Eser sözleşmesinde üstenci (müteahhit) bir eseri meydana getirmeyi ve işsahibi de bir ücret (karşılık) ödemeyi yüklenir. İşsahibinin karı ediminin salt para ile belirlenmiş olması zorunlu değildir. Para yerine mali değeri bulunan bir eşya ya da çalışma, karşı edimi oluşturabilir. İşte arsa payı karşılığında kat yapımı sözleşmesinde, arsa malikinin (iş sahibinin) karşı edimi, eşya yani taşınmaz pay mülkiyetinin geçirilmesi yolunda kararlaştırılır.

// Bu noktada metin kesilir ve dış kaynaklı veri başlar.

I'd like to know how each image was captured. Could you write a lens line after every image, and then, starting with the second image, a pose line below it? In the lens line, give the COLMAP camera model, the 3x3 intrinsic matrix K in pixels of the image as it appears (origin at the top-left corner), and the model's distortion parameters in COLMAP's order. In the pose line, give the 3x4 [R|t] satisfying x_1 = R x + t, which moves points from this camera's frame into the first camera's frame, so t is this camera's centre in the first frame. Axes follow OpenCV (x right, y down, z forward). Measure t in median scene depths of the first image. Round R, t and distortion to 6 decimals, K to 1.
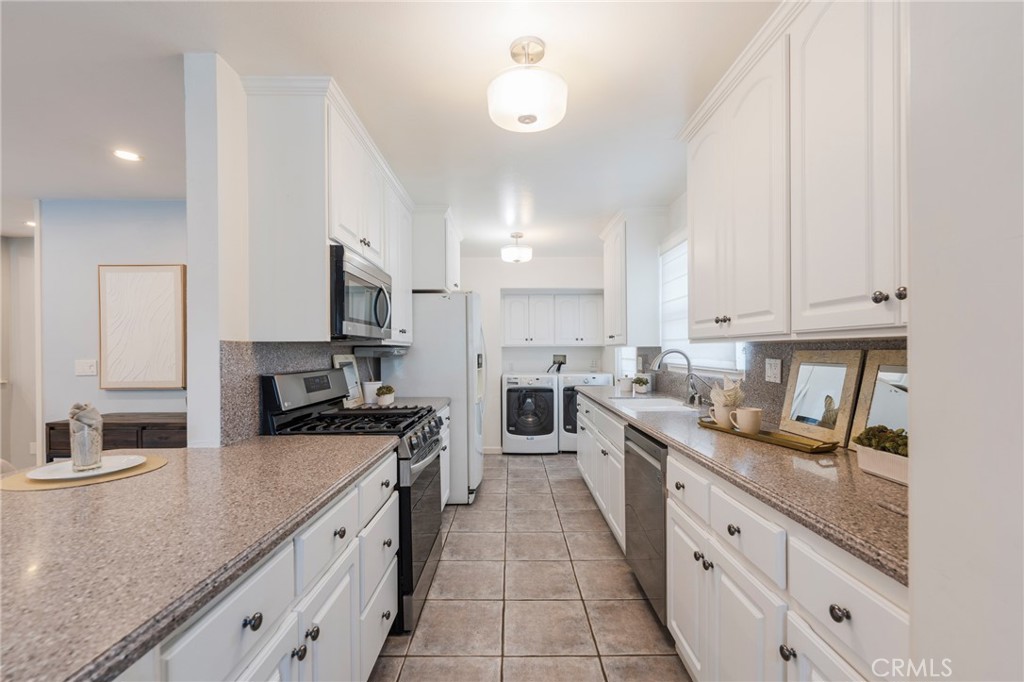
lens RADIAL K [[419.2, 0, 515.4], [0, 419.2, 355.1], [0, 0, 1]] dist [-0.000012, -0.000091]
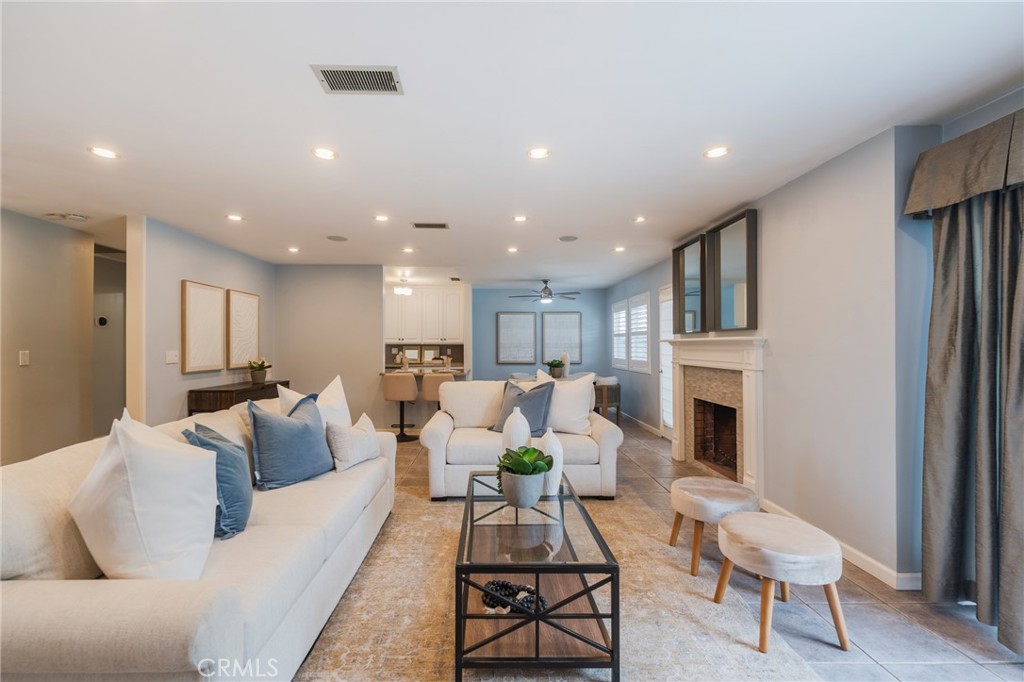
lens RADIAL K [[430.5, 0, 491.6], [0, 430.5, 341.2], [0, 0, 1]] dist [-0.000185, -0.000232]
pose [[0.001852, 0.015821, 0.999873, -2.607346], [0.009273, 0.999832, -0.015837, 0.011553], [-0.999955, 0.009301, 0.001705, 0.019262]]
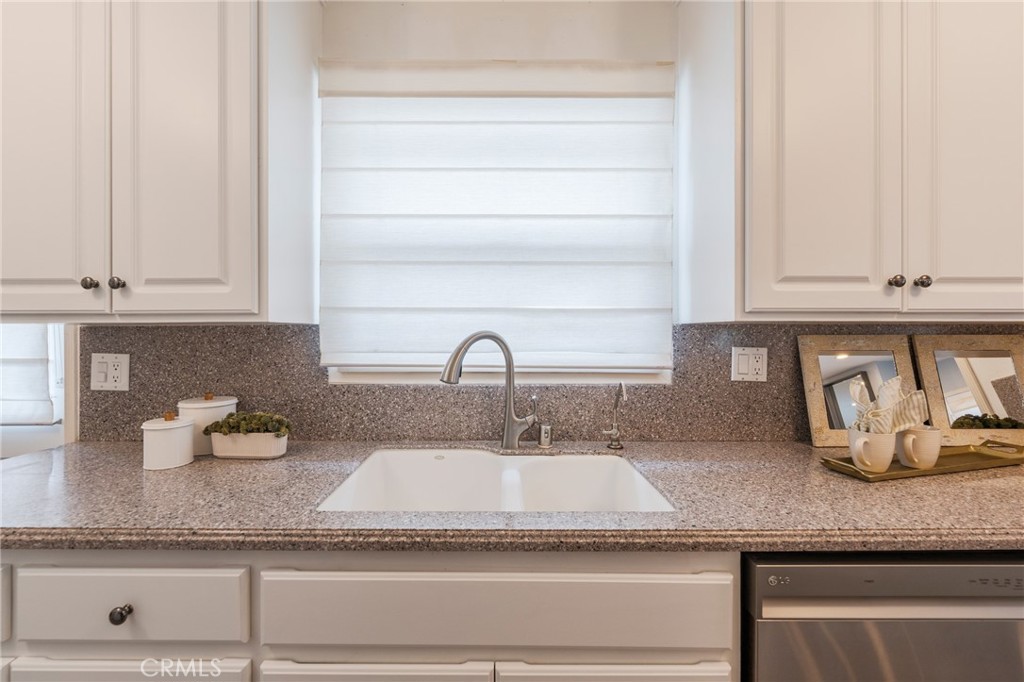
lens RADIAL K [[423.5, 0, 512.1], [0, 423.5, 332.4], [0, 0, 1]] dist [-0.000931, -0.000562]
pose [[0.008703, 0.005629, 0.999946, -0.057475], [0.009096, 0.999942, -0.005709, -0.010396], [-0.999921, 0.009145, 0.008651, 0.974789]]
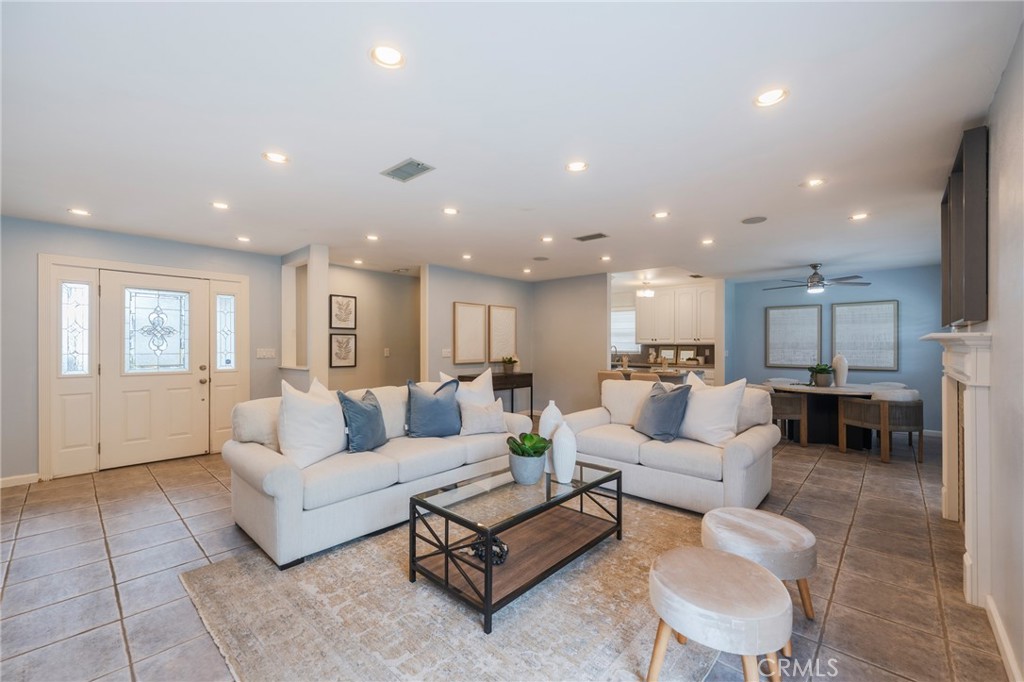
lens RADIAL K [[413.6, 0, 510.2], [0, 413.6, 343.4], [0, 0, 1]] dist [0.000775, -0.000192]
pose [[0.683893, 0.010160, 0.729512, -2.489052], [0.001685, 0.999878, -0.015504, 0.015843], [-0.729581, 0.011832, 0.683792, -0.607358]]
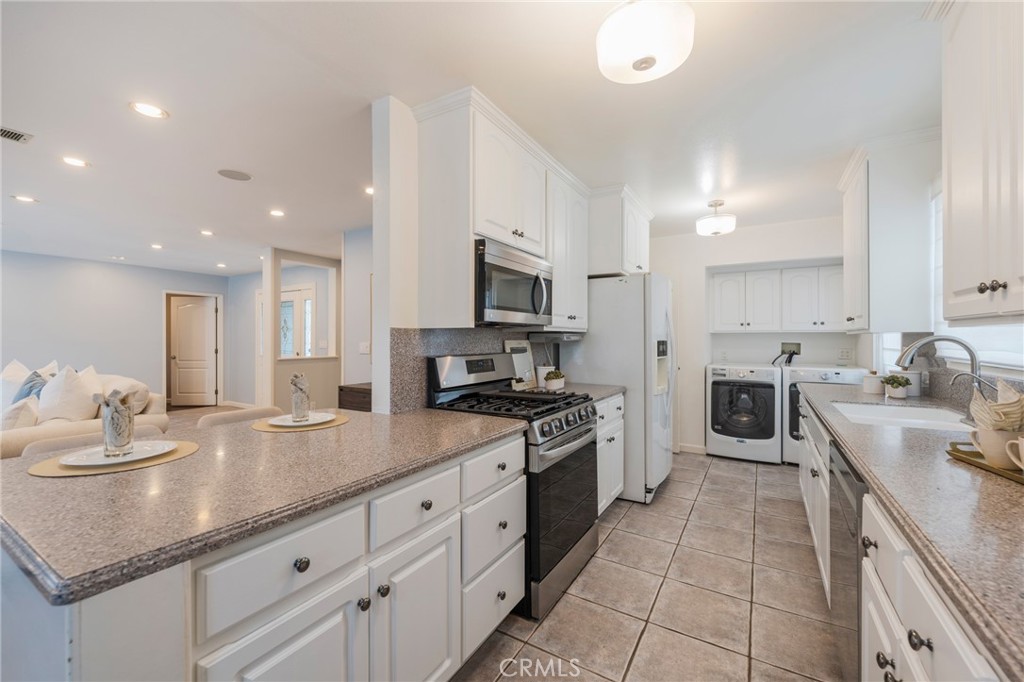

Yukarıdan beri sıralanan bütün bilgiler ve açıklamalarla bu tür sözleşmenin özelliği göz önünde tutulduğunda, arsa payı karşılığında kat yapımını kapsayan dava konusunda yer alan Karşıyaka 1. Noterliğinin satış vaadi biçimine uygun olarak (re’sen) düzenlediği 17.12.1971 günlü sözleşmeyi geçerli kabul etmek gerekir.

Öte yandan, sözleşmenin tümündeki hükümlere ve BK. md. 18 uyarınca tarafların güttükleri amaca değer verilmesinin gerekmesi nedeniyle arsa payı karşılığında kat yapımını kapsayan kat mülkiyetiyle ilişkilendirilebilecek bir sözleşme ilişkisinin kurulduğu da çok belirgindir. İşte böyle bir sözleşmenin noterlikçe (re’sen) düzenlenmesi, geçerli olması için yeter görülmelidir. Yasal dayanakları ayrıntılı olarak gösterilmiş olan böyle bir çözümün yani kat mülkiyeti ya da irtifak kurma vaadinin noterlerce de senetlenebileceğinin benimsenmesi, yurt gerçeklerine uygun düşmesinden başka, tapu kütük memuru gibi kamusal bir ödev yapan noterler önünde bu tür sözleşmelerin düzenlenmesinin bugüne değin kökleşmiş bir uygulama olarak da sürüp gitmesi, yurttaşların çıkarlarının korunması olanağını da sağlar.

İşte yukarıdan beri açıklanan gerektirici nedenlerden ötürü, yerel mahkemenin, kat mülkiyetiyle ilişkilendirilebilecek sözleşmeyi geçersiz sayması doğru bulunmamıştır. Burada yapılacak iş, davacının dayandığı sözleşmenin geçerli olduğu kabul edilerek davanın esasının incelenmesinden ibarettir.